--- À faire ---
Recopiez le passage de l'article sur Daniel Rotsztain qui commence à « Daniel Rotsztain, un » et se termine à « ou à la hâte. ».
====== Texte choisi
Daniel Rotsztain, un géographe à la dérive
Publié le 17.09.19 — Par Léa Vezzosi
D’ici le mois d’octobre 2019, l’artiste canadien Daniel Rotsztain débutera sa résidence au Garage MU pour y développer Beyond The Périphérique : Mapping Paris’ Banlieue, un vaste projet de cartographie des lieux DIY de la banlieue parisienne
Pour sa résidence de création au Garage MU, l’artiste, écrivain et géographe torontois Daniel Rotsztain se focalisera sur la banlieue parisienne et ses lieux créatifs, au-delà du périphérique et surtout des rues pavées, soignées et bien gardées du centre touristique. A ce centre, rêvé par le cinéma et la littérature, préfabriqué maintenant pour Instagram, Daniel Rotsztain lui préfère ce qu’il nomme les “non-places”. Des “non-lieux” excentrés du récit qui se trame dans les grands centres-villes et que l’on ne visite pas, ou à la hâte.
Un premier compte-rendu du travail de Daniel Rotsztain est à consulter DIY in Paris Report !
============
====== Données fournies
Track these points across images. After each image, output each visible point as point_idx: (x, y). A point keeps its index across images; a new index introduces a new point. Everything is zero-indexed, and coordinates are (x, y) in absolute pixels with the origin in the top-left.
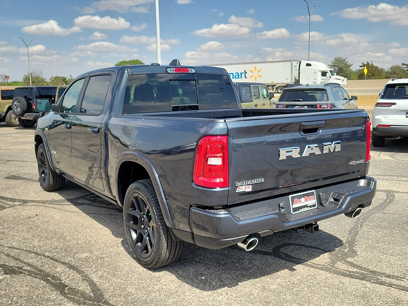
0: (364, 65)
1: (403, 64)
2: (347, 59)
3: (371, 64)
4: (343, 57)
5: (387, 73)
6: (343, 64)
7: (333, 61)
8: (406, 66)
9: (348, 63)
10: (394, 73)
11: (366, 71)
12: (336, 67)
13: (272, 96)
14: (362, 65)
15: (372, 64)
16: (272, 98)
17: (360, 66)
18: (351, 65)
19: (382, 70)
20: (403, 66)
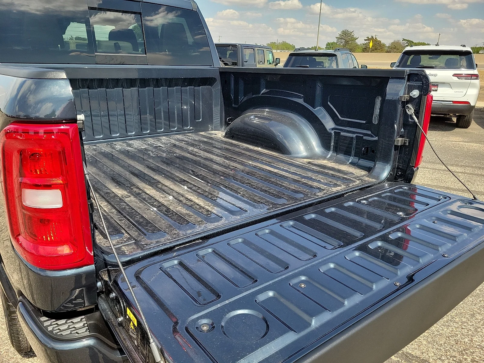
============
====== Données fournies
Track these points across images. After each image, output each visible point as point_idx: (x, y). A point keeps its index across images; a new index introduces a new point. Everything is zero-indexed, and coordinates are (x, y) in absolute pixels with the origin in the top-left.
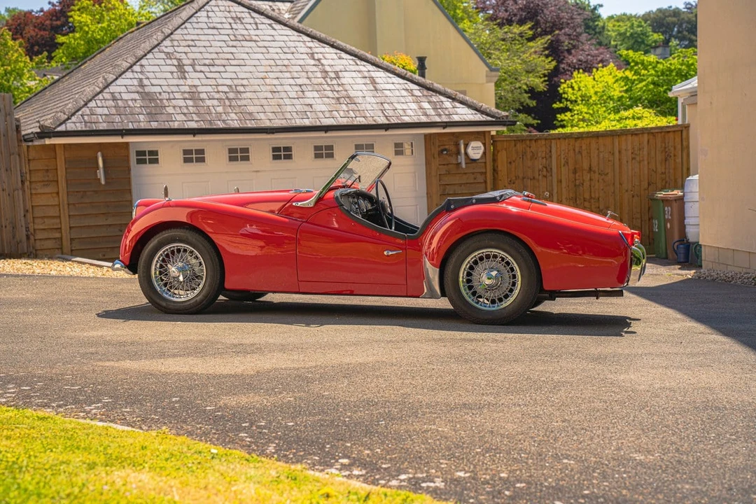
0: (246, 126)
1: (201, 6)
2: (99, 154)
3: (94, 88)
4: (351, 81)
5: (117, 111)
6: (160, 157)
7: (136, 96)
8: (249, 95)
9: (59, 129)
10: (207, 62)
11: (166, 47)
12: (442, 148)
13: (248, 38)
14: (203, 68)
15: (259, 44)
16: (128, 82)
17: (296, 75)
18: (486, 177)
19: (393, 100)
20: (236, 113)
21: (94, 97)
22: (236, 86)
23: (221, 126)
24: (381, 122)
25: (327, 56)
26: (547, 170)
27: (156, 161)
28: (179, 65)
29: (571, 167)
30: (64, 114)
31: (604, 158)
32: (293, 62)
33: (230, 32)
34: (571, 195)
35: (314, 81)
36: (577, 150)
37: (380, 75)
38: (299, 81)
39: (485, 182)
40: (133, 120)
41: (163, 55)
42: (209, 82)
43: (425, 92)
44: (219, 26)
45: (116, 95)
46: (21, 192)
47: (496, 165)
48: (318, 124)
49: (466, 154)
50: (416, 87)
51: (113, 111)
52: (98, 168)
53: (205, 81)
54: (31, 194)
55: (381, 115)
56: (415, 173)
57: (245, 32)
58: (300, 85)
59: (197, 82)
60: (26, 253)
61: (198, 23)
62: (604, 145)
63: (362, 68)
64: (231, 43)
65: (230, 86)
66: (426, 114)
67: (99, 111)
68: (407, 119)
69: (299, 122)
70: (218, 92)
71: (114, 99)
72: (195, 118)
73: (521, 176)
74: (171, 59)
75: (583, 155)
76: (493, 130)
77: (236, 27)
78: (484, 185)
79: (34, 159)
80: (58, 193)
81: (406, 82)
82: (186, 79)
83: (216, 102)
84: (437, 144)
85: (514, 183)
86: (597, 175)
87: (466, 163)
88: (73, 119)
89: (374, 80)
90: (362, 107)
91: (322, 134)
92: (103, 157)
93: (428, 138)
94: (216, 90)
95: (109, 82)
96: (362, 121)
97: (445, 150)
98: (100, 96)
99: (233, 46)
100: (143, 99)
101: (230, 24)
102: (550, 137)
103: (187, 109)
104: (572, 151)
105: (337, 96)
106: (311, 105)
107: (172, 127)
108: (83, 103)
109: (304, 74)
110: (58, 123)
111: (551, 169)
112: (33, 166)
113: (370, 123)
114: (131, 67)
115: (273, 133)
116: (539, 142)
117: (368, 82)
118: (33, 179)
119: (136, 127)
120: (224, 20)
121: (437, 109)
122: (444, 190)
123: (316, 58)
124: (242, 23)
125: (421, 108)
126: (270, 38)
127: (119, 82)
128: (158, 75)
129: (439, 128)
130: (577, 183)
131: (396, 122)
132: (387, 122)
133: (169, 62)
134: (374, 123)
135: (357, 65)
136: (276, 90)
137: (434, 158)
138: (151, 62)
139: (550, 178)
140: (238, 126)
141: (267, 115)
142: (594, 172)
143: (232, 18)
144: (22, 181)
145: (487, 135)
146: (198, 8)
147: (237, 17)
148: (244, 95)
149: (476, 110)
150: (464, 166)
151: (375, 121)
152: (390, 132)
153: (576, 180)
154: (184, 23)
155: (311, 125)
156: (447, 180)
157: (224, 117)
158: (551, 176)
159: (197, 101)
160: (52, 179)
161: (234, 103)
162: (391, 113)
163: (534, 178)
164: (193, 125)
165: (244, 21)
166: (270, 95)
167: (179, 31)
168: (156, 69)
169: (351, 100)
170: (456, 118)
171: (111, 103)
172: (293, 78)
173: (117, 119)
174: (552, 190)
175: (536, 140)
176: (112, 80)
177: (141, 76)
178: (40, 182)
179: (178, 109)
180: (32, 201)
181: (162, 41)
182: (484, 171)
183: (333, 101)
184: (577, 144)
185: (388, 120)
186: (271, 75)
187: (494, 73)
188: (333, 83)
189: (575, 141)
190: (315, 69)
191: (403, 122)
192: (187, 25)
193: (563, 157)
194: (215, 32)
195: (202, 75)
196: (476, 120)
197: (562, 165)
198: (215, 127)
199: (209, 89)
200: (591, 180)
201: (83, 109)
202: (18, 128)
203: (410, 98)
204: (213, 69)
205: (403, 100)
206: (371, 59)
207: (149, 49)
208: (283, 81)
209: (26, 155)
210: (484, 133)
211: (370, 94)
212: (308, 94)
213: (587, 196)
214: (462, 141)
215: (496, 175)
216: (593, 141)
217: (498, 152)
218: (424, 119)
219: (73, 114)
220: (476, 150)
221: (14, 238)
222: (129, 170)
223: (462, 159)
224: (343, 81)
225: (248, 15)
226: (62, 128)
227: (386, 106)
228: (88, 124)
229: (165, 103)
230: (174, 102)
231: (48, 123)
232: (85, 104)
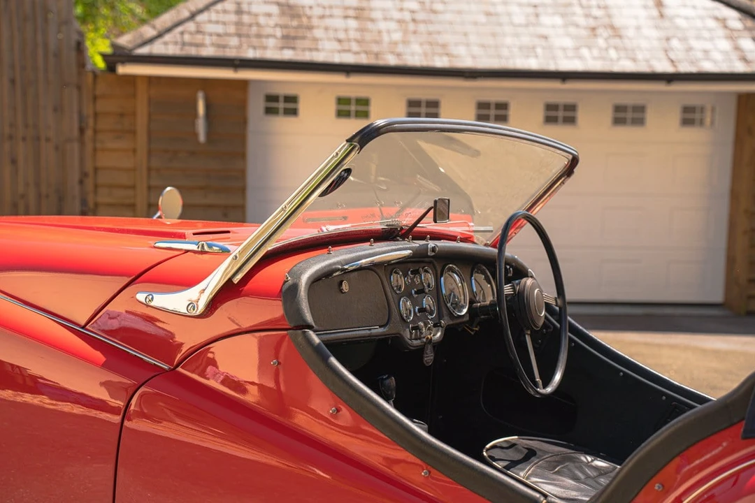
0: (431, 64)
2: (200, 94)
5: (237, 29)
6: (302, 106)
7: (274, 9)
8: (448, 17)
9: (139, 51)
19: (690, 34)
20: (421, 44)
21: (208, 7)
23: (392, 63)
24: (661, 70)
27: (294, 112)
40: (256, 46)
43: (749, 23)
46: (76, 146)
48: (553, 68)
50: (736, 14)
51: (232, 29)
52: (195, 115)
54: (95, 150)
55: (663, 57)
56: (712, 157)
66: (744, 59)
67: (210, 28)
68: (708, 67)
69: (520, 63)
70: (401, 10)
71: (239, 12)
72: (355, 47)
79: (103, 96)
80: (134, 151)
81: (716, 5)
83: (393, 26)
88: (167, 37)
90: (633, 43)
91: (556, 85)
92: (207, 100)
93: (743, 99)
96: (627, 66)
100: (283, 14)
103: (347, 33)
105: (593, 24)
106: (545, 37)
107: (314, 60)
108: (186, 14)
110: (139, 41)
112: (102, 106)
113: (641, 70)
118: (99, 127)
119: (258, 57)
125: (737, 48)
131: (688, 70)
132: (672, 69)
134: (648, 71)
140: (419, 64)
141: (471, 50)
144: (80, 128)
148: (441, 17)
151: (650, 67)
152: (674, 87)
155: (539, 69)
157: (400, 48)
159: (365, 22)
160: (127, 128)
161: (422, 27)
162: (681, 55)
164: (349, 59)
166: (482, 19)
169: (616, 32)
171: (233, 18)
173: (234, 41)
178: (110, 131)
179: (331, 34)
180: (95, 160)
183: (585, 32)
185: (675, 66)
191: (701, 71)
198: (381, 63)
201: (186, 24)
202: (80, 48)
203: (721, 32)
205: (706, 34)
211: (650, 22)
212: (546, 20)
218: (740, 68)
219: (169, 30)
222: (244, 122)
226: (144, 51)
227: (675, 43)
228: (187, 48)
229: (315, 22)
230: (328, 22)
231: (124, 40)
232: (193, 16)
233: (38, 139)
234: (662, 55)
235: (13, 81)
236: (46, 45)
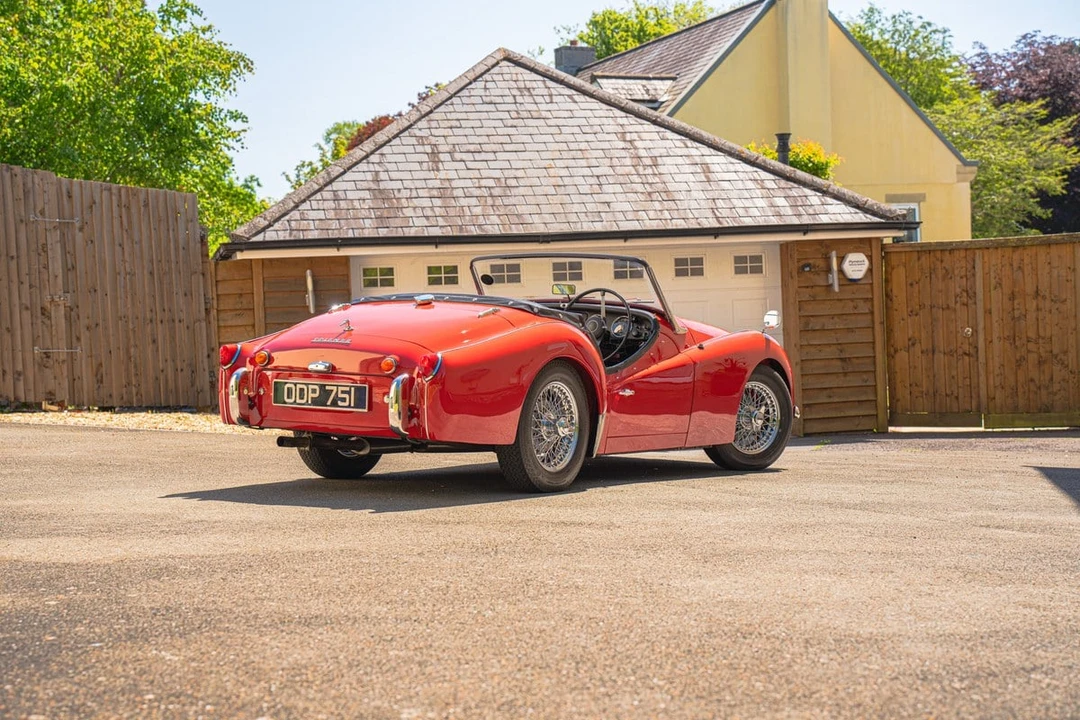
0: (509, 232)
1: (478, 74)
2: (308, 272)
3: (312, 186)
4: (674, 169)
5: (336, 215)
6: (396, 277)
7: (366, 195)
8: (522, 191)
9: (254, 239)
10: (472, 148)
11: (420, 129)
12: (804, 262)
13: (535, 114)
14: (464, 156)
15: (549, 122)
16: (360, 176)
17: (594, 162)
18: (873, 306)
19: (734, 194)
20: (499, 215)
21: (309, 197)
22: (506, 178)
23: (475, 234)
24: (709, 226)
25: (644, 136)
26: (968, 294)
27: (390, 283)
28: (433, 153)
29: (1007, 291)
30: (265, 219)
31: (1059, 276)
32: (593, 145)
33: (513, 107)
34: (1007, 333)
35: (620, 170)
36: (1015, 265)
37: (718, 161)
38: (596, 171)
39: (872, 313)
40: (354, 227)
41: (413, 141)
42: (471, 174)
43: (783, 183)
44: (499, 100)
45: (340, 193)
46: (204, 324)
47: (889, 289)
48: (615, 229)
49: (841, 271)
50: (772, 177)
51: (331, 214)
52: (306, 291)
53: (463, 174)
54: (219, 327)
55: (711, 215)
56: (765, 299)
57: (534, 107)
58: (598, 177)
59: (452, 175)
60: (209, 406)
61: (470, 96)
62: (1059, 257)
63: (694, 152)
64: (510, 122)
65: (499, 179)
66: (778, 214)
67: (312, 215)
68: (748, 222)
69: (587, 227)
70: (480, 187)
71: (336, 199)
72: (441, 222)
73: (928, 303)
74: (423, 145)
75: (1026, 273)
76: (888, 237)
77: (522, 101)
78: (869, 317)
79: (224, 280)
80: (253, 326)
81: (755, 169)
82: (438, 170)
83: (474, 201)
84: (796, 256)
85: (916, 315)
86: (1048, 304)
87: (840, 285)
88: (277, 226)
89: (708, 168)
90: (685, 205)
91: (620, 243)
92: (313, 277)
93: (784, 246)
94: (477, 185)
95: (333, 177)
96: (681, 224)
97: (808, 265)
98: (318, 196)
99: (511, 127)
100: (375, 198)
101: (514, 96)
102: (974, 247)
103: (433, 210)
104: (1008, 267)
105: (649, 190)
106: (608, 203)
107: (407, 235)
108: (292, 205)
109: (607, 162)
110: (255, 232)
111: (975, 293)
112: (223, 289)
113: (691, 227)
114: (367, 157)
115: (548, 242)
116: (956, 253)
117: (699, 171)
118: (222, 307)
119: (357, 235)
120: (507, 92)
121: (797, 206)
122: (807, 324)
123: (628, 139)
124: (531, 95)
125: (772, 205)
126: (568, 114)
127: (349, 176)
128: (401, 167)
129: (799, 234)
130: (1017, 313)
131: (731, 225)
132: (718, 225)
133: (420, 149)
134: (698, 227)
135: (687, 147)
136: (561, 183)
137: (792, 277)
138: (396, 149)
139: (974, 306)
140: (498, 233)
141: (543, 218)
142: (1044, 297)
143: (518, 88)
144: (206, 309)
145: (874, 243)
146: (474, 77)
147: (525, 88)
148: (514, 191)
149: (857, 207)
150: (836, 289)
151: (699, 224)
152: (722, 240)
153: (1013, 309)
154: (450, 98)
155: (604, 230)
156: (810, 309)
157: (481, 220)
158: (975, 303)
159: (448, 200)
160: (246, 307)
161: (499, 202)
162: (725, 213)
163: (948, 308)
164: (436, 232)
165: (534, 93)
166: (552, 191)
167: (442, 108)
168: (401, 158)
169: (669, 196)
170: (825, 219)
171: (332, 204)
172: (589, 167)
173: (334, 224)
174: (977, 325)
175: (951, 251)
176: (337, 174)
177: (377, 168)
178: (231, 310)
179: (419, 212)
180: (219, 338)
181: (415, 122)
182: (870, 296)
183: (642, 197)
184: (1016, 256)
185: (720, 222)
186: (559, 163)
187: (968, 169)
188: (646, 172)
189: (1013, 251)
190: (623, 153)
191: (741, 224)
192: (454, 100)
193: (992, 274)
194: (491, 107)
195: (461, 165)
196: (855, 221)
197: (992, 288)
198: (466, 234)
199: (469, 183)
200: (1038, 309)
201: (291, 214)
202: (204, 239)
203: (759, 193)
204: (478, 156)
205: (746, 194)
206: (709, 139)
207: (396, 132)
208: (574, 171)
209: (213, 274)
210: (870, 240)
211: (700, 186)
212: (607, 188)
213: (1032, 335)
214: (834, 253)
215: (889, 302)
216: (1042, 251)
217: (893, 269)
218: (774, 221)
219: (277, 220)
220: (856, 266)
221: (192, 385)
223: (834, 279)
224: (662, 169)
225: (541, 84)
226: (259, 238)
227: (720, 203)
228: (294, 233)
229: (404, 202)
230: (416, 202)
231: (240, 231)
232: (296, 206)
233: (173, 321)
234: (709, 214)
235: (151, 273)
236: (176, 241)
============
--- Réponse ---
Daniel Rotsztain, un géographe à la dérive
Publié le 17.09.19 — Par Léa Vezzosi
D’ici le mois d’octobre 2019, l’artiste canadien Daniel Rotsztain débutera sa résidence au Garage MU pour y développer Beyond The Périphérique : Mapping Paris’ Banlieue, un vaste projet de cartographie des lieux DIY de la banlieue parisienne
Pour sa résidence de création au Garage MU, l’artiste, écrivain et géographe torontois Daniel Rotsztain se focalisera sur la banlieue parisienne et ses lieux créatifs, au-delà du périphérique et surtout des rues pavées, soignées et bien gardées du centre touristique. A ce centre, rêvé par le cinéma et la littérature, préfabriqué maintenant pour Instagram, Daniel Rotsztain lui préfère ce qu’il nomme les “non-places”. Des “non-lieux” excentrés du récit qui se trame dans les grands centres-villes et que l’on ne visite pas, ou à la hâte.